Les Algériens marchent contre le cinquième mandat
Face à l’entêtement des partisans du cinquième mandat à réussir le passage en force de leur candidat, Abdelaziz Bouteflika, lors de l’élection présidentielle du 18 avril prochain, la réponse des Algériens fut immédiate et on ne peut plus claire. Ils n’ont pas tardé à faire entendre leur voix à qui veut bien les entendre et, cette fois-ci, dans la rue.
En effet, depuis l’annonce officielle de la volonté de l’actuel locataire du palais d’El Mouradia de briguer un 5e mandat, plusieurs manifestations ont été organisées à travers le pays. Le mouvement a fait boule de neige à Chlef et à Alger, d’abord, à Bordj Bou-Arréridj, ensuite, avant de se propager dans d’autres contrées de l’Algérie profonde à l’image d’Oran, Annaba, Biskra, Tizi Ouzou, Batna, Oum El-Bouaghi, El-Tarf et Béjaïa.
Des centaines de milliers de personnes sont descendues dans la rue, durant le weekend, pour exprimer leur colère de ce qu’ils qualifient de « mandat de trop » du chef de l’Etat sortant.
« Non au 5e mandat », « Contre la dictature de la honte », « Le peuple veut le changement »,… sont autant de slogans scandés par les manifestants. De surcroît, plusieurs citoyens arboraient des banderoles noires en signe de deuil, une façon d’exprimer leur rejet catégorique de « l’option du 5e mandat imposée par ceux qui veulent maintenir le statu quo ».
A vrai dire, la campagne contre le cinquième mandat a commencé il y de longs mois, bien avant l’annonce officielle de la candidature de Bouteflika.
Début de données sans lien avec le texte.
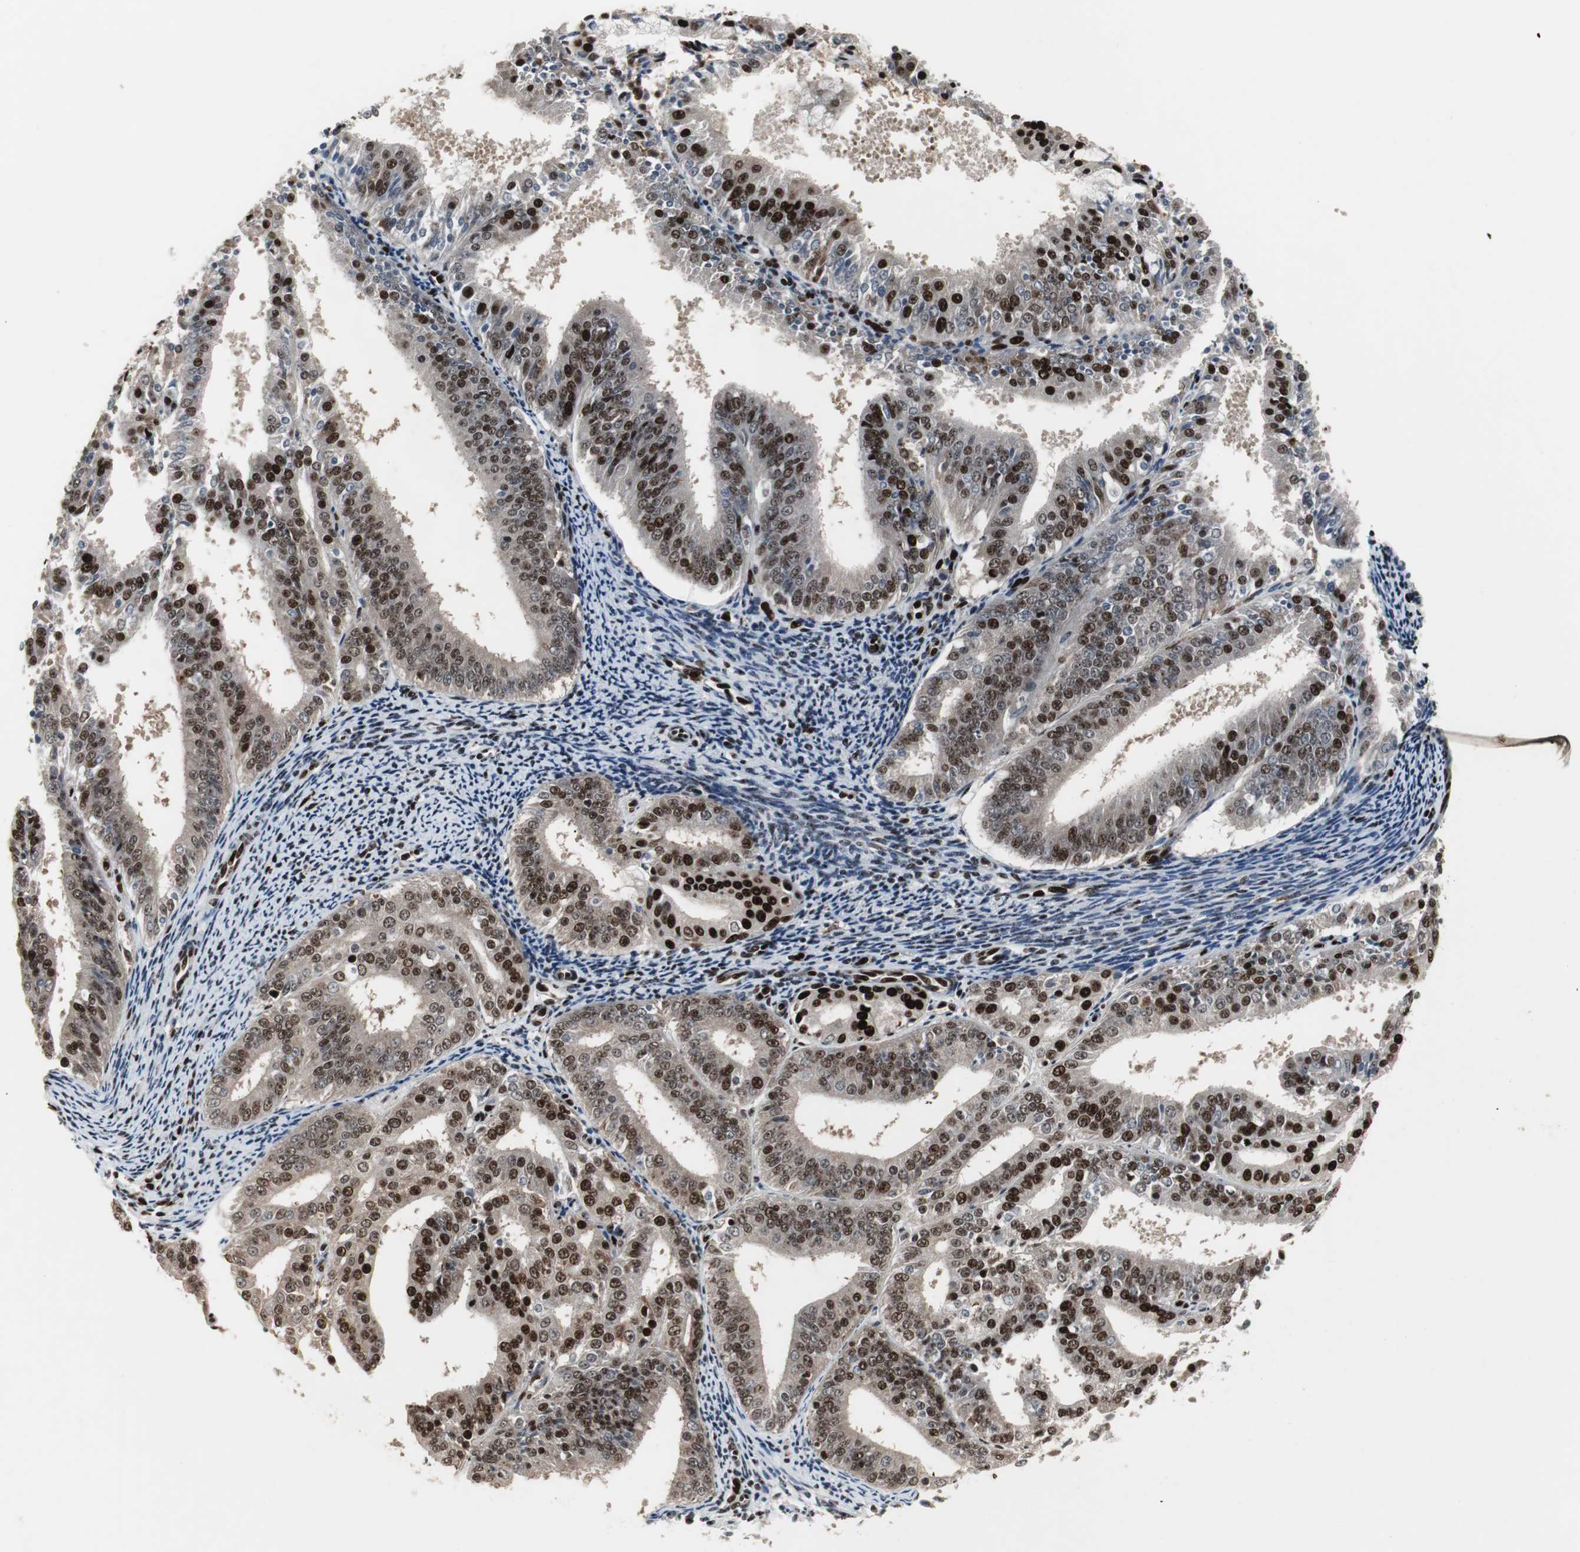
{"staining": {"intensity": "strong", "quantity": ">75%", "location": "nuclear"}, "tissue": "endometrial cancer", "cell_type": "Tumor cells", "image_type": "cancer", "snomed": [{"axis": "morphology", "description": "Adenocarcinoma, NOS"}, {"axis": "topography", "description": "Endometrium"}], "caption": "IHC (DAB) staining of endometrial cancer (adenocarcinoma) shows strong nuclear protein staining in approximately >75% of tumor cells.", "gene": "GRK2", "patient": {"sex": "female", "age": 63}}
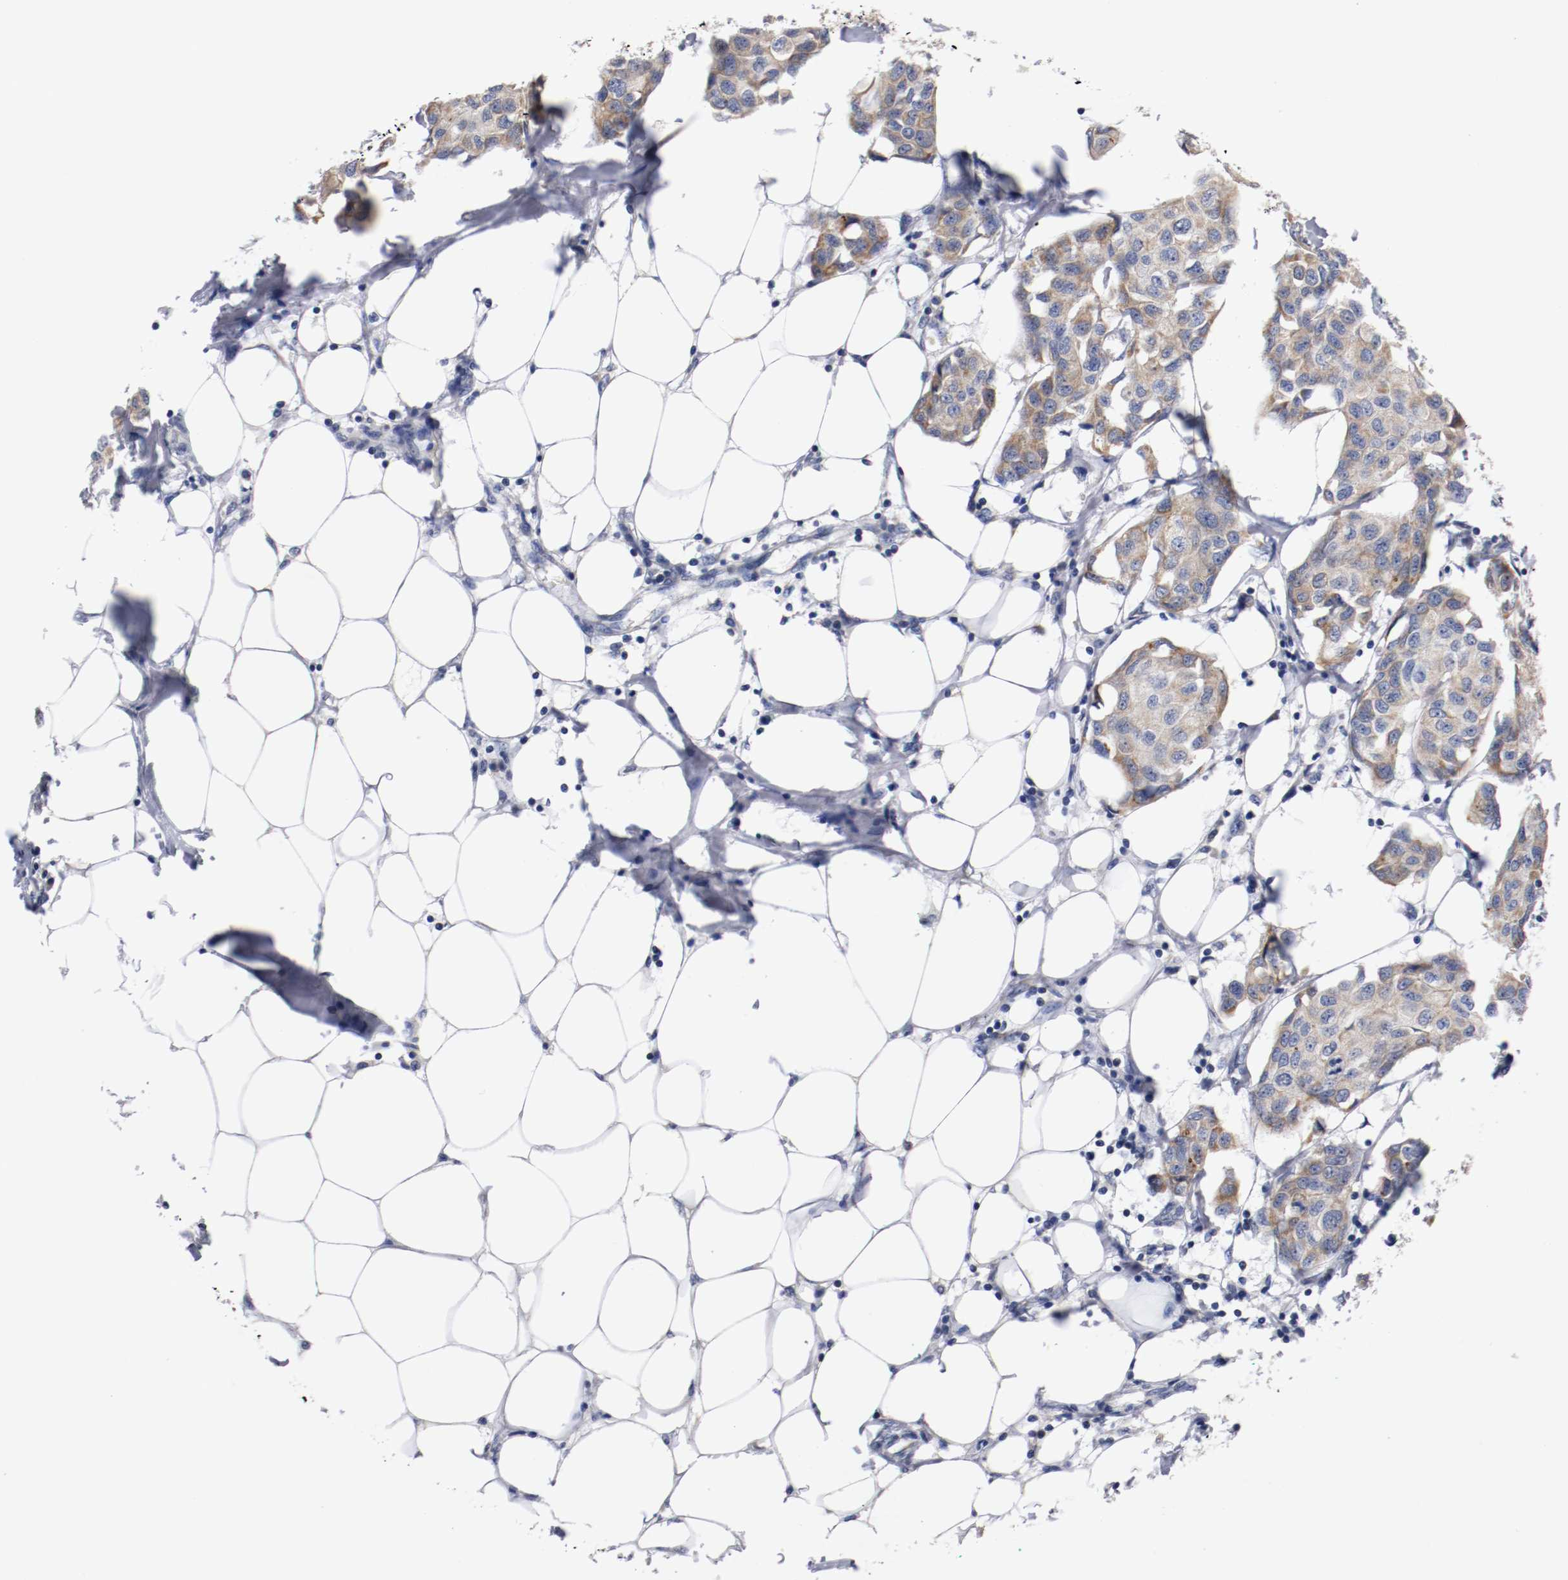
{"staining": {"intensity": "weak", "quantity": ">75%", "location": "cytoplasmic/membranous"}, "tissue": "breast cancer", "cell_type": "Tumor cells", "image_type": "cancer", "snomed": [{"axis": "morphology", "description": "Duct carcinoma"}, {"axis": "topography", "description": "Breast"}], "caption": "Immunohistochemistry (IHC) histopathology image of neoplastic tissue: breast cancer stained using IHC demonstrates low levels of weak protein expression localized specifically in the cytoplasmic/membranous of tumor cells, appearing as a cytoplasmic/membranous brown color.", "gene": "PCSK6", "patient": {"sex": "female", "age": 80}}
C’est dans les stades que les supporter de certains clubs chauffés à bloc ont commencé à chanter en chœur des refrains appris par cœur.
Devenus des terrains d’expression libre, les stades ont été gagnés aussi par la fièvre anti-5e mandat et où les supporters expriment, à leur manière, leur rejet du statu quo et crient leur rage contre le chômage, la mal-vie et l’injustice qu’ils dénoncent à travers leurs chants.
Même les réseaux sociaux ont été mis à contribution par les citoyens pour appeler à des manifestations dans les 48 wilayas du pays, le 22 février courant, exprimant de la sorte l’opposition à la démarche des tenants du pouvoir, tendant à imposer un mandat à vie pour le chef de l’Etat.
Ces grandioses marches organisées un peu partout en Algérie, où des centaines de milliers de citoyens, en majorité des jeunes, ont battu le pavé pour exprimer ce qu’ils pensent « le coup de force qui se prépare », constituent, si besoin est, une réponse cinglante de la population au verrouillage des espaces d’expression et de débat et par l’entretien d’un certain niveau de violence dans la société, au point que la seule manière pour la population de se faire entendre est le recours à la rue.
Elles renseignent aussi que l’atmosphère politique dans le pays devient de plus en plus intenable.
Conscients du danger que représente le recours de la population à la rue pour exprimer son ras-le-bol, plusieurs personnalités et leaders de partis politique ont mis en garde contre les provocations et la répression contre des citoyens qui manifestent les mains nues.
C’est le cas du parti de Mohcine Belabbas, le Rassemblement pour la Culture et la Démocratie (RCD) qui considère que « face à l’aveuglement et aux provocations orchestrées par les sponsors d’un statut quo mortifère pour le pays et à l’embrigadement ou le musellement des partis politiques et des organisations », les populations « n’ont d’autre choix pour s’opposer à un système de soumission et d’humiliation que la rue ».
Le RCD, qui a appelé au boycott du scrutin du 18 avril, exprime ainsi ses vives inquiétudes et dénonce « la remise en selle récurrente et grossière de la formule éculée des ‘ennemis de l’intérieur' ».
Dans ce même ordre d’idées, Louisa Hanoune, Secrétaire générale du Parti des Travailleurs (PT) dira que « la candidature officielle du président Bouteflika est une confirmation claire qu’il s’agit d’une crise mortelle du régime et non celle d’hommes », expliquant que pour les partisans de ce système, le moindre changement, même celui du candidat, peut détruire l’équilibre très précaire entre les forces en présence à l’intérieur du même système.
D’autres encore estiment que si les Algériens sont descendus dans la rue pour exprimer de manière aussi franche et directe leur rejet du cinquième mandat, c’est qu’ils sont profondément conscients des limites atteintes par un système qui a brûlé toutes ses cartes et n’entrevoit aucune solution à la crise multidimensionnelle dont laquelle s’engouffre l’Algérie.